Work instructions:
State how many lines of the entries hold the string "redeaplico", and output nothing but that count.

Records supplied:
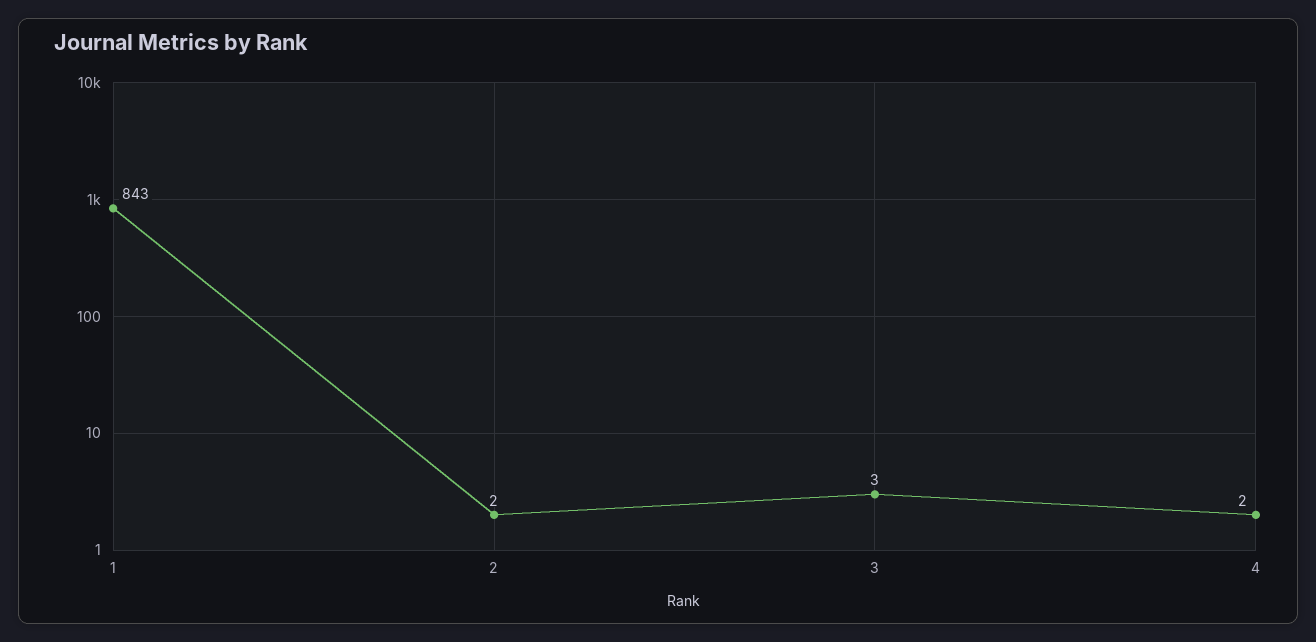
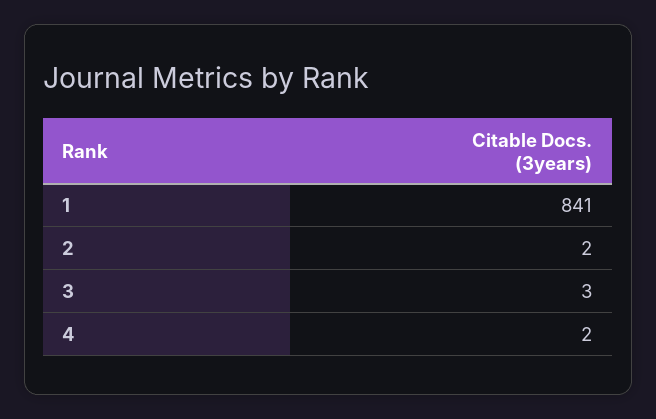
  {
-   "1": 843,
+   "1": 841,
    "2": 2,
    "3": 3,
    "4": 2
  }

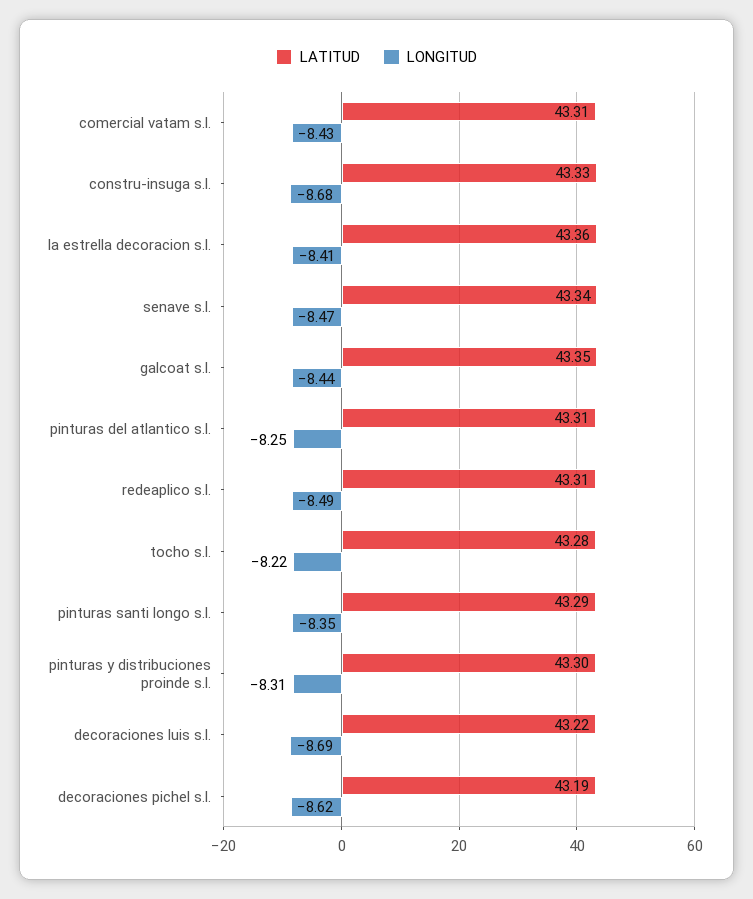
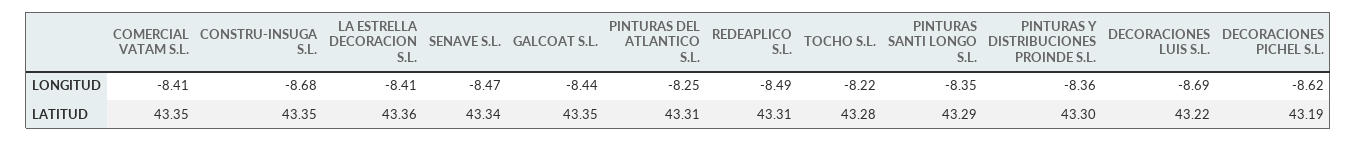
  {
    "LATITUD": {
-     "comercial vatam s.l.": 43.31,
+     "comercial vatam s.l.": 43.35,
-     "constru-insuga s.l.": 43.33,
+     "constru-insuga s.l.": 43.35,
      "la estrella decoracion s.l.": 43.36,
      "senave s.l.": 43.34,
      "galcoat s.l.": 43.35,
      "pinturas del atlantico s.l.": 43.31,
      "redeaplico s.l.": 43.31,
      "tocho s.l.": 43.28,
      "pinturas santi longo s.l.": 43.29,
      "pinturas y distribuciones proinde s.l.": 43.3,
      "decoraciones luis s.l.": 43.22,
      "decoraciones pichel s.l.": 43.19
    },
    "LONGITUD": {
-     "comercial vatam s.l.": -8.43,
+     "comercial vatam s.l.": -8.41,
      "constru-insuga s.l.": -8.68,
      "la estrella decoracion s.l.": -8.41,
      "senave s.l.": -8.47,
      "galcoat s.l.": -8.44,
      "pinturas del atlantico s.l.": -8.25,
      "redeaplico s.l.": -8.49,
      "tocho s.l.": -8.22,
      "pinturas santi longo s.l.": -8.35,
-     "pinturas y distribuciones proinde s.l.": -8.31,
+     "pinturas y distribuciones proinde s.l.": -8.36,
      "decoraciones luis s.l.": -8.69,
      "decoraciones pichel s.l.": -8.62
    }
  }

Result of the task:
2